HOW TO COMPLETE THIS TASK: Copy out every line of the records that contains the word "comunicazioni".
== == ==
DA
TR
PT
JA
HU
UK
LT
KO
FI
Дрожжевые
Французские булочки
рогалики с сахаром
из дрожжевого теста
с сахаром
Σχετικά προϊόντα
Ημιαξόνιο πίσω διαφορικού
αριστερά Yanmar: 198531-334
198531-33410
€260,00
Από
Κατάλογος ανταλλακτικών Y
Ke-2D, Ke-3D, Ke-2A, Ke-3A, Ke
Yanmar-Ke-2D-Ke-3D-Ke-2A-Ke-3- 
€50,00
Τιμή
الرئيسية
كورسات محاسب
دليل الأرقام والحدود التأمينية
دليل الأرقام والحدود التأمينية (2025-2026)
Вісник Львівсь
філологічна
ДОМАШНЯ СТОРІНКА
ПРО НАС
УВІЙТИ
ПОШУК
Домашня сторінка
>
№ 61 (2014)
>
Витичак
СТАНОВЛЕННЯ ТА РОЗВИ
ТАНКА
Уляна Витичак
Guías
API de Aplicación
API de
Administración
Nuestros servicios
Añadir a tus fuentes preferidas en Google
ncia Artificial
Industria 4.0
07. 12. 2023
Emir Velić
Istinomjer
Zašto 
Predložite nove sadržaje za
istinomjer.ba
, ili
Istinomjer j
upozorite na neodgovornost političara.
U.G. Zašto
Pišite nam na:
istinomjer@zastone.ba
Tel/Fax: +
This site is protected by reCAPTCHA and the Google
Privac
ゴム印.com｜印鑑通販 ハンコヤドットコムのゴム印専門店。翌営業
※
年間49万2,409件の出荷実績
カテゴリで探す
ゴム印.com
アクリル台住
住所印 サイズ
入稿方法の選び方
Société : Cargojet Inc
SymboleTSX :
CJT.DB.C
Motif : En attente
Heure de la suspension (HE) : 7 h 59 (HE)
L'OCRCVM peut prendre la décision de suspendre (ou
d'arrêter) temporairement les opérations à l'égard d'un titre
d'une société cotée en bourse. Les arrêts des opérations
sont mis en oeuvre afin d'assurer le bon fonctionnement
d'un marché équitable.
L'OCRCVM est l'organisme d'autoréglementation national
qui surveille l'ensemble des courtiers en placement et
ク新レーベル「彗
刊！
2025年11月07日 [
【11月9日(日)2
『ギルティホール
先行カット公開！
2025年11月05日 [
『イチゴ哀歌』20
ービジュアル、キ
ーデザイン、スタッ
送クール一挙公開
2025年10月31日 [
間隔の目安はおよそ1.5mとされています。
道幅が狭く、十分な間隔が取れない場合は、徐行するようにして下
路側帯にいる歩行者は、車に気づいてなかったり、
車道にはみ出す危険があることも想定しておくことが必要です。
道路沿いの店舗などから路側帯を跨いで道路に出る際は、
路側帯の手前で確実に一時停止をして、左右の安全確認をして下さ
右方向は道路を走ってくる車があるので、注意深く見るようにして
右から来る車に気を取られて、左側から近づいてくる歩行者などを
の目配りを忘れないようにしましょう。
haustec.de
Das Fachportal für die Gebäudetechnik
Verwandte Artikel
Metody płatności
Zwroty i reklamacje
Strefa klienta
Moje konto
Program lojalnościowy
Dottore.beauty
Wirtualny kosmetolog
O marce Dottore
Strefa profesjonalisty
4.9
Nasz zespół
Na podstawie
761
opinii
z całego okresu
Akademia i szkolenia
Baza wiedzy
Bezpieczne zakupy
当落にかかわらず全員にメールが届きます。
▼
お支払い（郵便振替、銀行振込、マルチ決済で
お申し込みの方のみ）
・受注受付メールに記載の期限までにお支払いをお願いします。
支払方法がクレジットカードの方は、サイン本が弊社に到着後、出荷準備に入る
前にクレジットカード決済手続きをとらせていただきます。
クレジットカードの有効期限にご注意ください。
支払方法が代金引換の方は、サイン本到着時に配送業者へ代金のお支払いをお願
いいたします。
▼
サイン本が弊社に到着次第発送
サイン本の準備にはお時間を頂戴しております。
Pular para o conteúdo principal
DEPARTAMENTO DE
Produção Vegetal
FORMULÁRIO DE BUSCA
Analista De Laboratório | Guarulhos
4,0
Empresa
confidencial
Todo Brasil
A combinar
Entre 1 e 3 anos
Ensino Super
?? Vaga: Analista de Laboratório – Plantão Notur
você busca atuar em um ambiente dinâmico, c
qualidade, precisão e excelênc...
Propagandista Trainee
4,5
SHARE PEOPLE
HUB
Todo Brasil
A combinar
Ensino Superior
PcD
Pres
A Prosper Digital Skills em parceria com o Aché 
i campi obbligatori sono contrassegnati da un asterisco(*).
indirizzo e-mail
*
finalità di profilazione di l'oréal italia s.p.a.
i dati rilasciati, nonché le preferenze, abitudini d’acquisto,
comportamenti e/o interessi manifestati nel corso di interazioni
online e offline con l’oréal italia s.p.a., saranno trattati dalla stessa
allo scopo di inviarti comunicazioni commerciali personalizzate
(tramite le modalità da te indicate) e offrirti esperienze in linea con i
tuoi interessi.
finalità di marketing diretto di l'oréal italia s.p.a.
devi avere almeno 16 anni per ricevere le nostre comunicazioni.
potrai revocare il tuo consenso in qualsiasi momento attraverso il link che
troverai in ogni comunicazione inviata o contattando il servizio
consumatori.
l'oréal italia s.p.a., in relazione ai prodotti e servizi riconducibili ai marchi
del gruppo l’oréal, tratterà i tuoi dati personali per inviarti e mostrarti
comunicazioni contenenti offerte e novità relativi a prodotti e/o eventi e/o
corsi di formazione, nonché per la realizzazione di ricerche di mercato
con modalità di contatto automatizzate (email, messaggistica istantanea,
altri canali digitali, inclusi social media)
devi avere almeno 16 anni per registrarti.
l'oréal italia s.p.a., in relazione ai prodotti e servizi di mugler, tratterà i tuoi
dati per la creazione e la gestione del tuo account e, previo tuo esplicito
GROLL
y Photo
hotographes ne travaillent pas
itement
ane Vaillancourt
== == ==
ANSWER:
allo scopo di inviarti comunicazioni commerciali personalizzate
devi avere almeno 16 anni per ricevere le nostre comunicazioni.
comunicazioni contenenti offerte e novità relativi a prodotti e/o eventi e/o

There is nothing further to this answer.